What you have to do: Read the entries below and pull out each line with the string "that".
#### Provided material
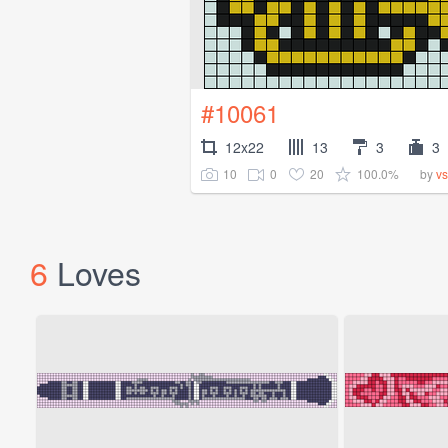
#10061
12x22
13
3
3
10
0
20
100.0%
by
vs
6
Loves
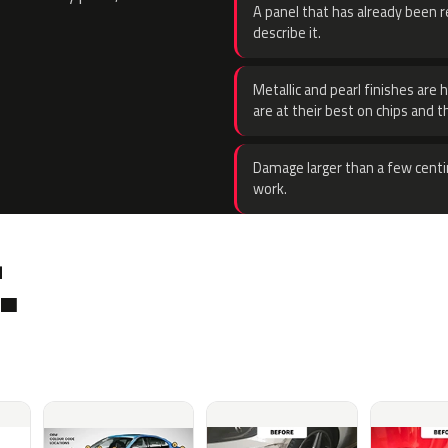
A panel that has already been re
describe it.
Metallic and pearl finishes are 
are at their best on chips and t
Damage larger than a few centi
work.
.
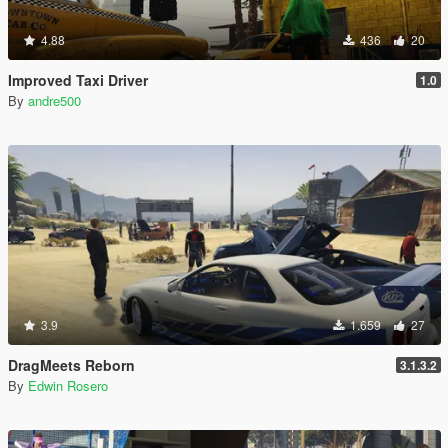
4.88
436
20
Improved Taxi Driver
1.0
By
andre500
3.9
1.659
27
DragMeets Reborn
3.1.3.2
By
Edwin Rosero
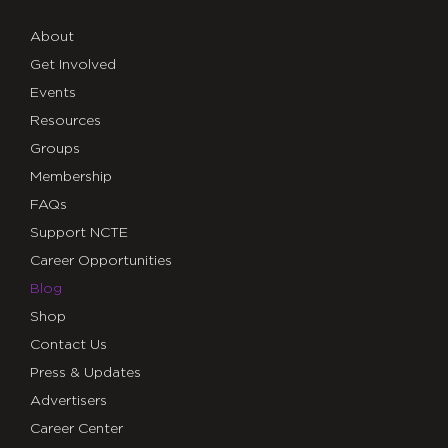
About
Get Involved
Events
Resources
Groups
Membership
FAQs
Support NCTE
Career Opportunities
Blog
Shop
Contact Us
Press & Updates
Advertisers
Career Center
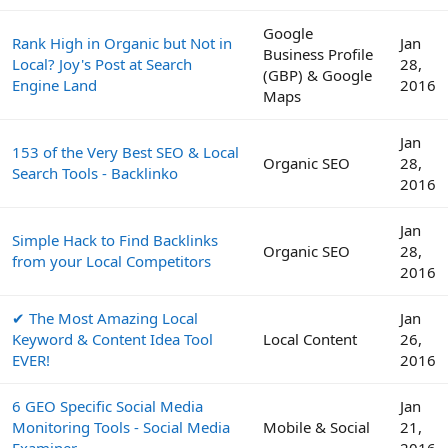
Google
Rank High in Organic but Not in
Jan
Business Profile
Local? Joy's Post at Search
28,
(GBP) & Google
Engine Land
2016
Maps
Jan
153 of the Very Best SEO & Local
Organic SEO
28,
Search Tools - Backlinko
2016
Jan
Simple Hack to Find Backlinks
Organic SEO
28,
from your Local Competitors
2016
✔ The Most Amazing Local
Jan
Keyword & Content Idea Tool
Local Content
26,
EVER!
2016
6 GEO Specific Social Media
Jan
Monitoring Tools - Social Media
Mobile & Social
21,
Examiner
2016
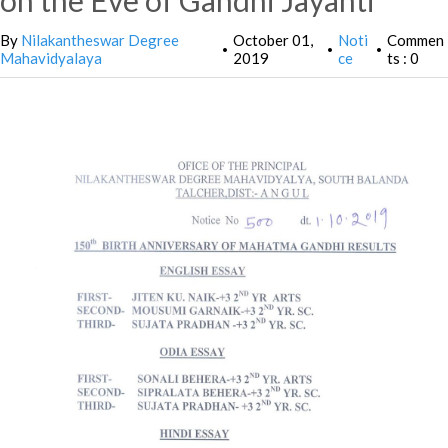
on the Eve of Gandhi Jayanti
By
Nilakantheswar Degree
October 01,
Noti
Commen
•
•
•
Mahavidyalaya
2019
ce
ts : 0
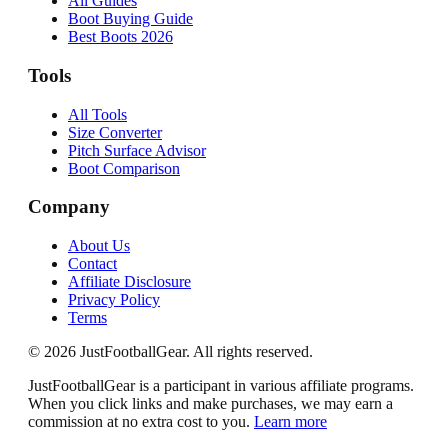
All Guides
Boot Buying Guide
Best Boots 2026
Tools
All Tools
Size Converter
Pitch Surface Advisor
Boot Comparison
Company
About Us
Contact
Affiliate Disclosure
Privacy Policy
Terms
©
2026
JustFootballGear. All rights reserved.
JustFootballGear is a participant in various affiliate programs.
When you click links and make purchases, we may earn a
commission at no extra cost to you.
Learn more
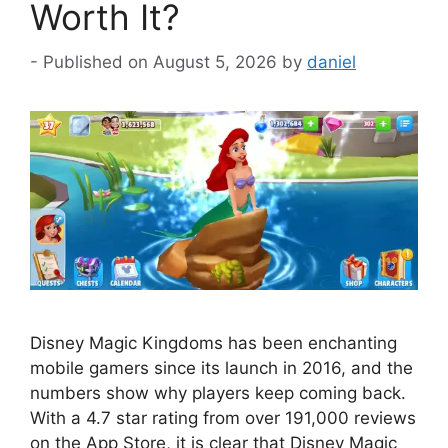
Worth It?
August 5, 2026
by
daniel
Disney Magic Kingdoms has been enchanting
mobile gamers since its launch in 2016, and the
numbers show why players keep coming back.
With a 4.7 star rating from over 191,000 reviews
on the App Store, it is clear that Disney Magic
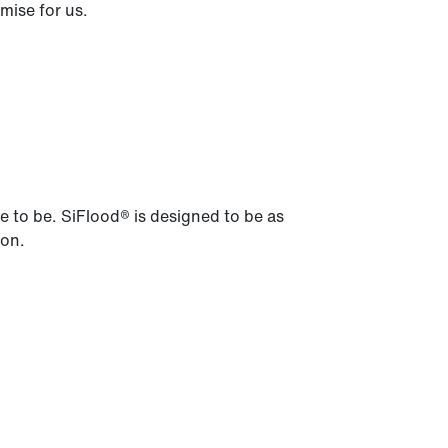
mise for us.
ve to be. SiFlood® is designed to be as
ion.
########
Task output:
A panel that has already been re
on the App Store, it is clear that Disney Magic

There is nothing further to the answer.